The cell membrane separates the intracellular and extracellular environments. Proteins, nucleotides and other large molecules needed for the structure and function of the cell cannot penetrate the membrane. The cell membrane is selectively permeable- providing two-way traffic for nutrients and waste needed to sustain metabolism, while it prevents the passage of other substances between the intracellular and extracellular compartments.
The cell membrane is made up of proteins that form channels and pores, carbohydrate molecules for cell recognition and cholesterol for stability. The most abundant components of the cell membrane are the phospholipid molecules.
What is the endoplasmic reticulum?
The ER is a continuation of the cell’s nuclear membrane and is the site for the synthesis, storage and transport of proteins and lipid molecules. There are two types of ER; rough or granular ER which is covered with rows of ribosomes, and smooth or agranular ER which lacks ribosomes. Rough ER is the site of protein synthesis and smooth ER is the site of lipid/fatty acid synthesis. Proteins manufactured in the rough ER are packaged into vesicles that transport them to the Golgi apparatus.
What is the mitochondrion?
The mitochondrion is the membranous organelle where most of the body’s ATP is generated. Since ATP is the primary cellular mechanism for energy storage and transfer, the mitochondrion is referred to as the powerhouse of the cell. The number of mitochondrion in a cell is determined by that particular cell’s energy needs. The mitochondrion can replicate themselves even if the cell is not undergoing cell division. This will occur when a cell has increased energy demands over a period of time, such as muscle cells that are regularly exercised.
What are lysosomes?
Lysosomes are one type of storage vesicle produced by the Golgi apparatus. Lysosomes act as the digestive system of the cell. They contain different kinds of enzymes that are used by the cell to destroy damaged organelles, kill bacteria, and break down other kinds of biomolecules.
What are free ribosomes?
Ribosomes are dense granules of RNA and protein. They are responsible for manufacturing proteins from amino acids under the control of the cell’s DNA. There are two types of ribosomes in the cell: fixed ribosomes, which are attached to the ER; and free ribosomes, which float in the cytoplasm. Free ribosomes often form in groups of 10-20 known as polyribosomes.

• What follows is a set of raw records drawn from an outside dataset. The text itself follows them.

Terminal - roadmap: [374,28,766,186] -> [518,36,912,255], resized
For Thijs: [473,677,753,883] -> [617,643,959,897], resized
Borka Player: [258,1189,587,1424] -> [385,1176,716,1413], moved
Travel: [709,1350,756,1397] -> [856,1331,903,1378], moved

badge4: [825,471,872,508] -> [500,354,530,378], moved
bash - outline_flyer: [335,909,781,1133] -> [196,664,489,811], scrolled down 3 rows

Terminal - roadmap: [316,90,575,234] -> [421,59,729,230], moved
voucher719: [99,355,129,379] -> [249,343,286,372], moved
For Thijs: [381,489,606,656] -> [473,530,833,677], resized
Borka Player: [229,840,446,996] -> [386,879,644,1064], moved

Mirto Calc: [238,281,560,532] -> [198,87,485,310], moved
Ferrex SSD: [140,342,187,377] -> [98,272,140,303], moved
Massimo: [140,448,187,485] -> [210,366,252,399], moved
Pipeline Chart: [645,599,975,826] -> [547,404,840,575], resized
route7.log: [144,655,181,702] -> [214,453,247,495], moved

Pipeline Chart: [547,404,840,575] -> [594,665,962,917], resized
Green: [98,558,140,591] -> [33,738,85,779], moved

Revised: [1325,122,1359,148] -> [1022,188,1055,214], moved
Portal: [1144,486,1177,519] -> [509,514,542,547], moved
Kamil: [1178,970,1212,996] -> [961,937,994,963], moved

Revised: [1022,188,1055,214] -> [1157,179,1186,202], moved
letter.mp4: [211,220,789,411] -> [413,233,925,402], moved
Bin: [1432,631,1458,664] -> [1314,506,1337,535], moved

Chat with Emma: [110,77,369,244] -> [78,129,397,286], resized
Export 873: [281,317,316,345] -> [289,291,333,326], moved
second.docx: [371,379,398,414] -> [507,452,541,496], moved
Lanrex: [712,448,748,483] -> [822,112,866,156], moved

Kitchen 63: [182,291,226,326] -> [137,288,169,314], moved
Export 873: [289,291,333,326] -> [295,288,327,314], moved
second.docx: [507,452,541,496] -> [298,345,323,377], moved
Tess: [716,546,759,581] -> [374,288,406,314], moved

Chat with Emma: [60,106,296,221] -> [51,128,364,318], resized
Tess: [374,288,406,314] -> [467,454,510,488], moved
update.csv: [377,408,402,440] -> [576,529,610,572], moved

What is the Golgi Apparatus?
The Golgi apparatus is responsible for packaging proteins from the rough endoplasmic reticulum into membrane-bound vesicles. Two types of vesicles are produced by the Golgi bodies: Secretory vesicles, which transport proteins to the cell membrane for release into the extra-cellular environment; and storage vesicles, such as lysosome, whose contents are stored within the cell.
What are equilibrium potentials?
The equilibrium potential for a particular ion is the electrical potential that must be applied to the inside of the cell in order to stop the movement of that ion down its concentration gradient. The larger the concentration gradient, the larger the equilibrium potential needed. The equilibrium potential of an ion varies depending on the animal species and the type of cell. Even nerve cells in the same animal may have different equilibrium potentials for the same ions.
- E(K+) = -90 mV
- E(Na+) = +60 mV
- E(Cl-) = -70 mV
Since resting membrane potential is -70 mV, some K+ will leave the cell and some Na+ will enter. The Na+/K+ pump balances the leakage of these ions.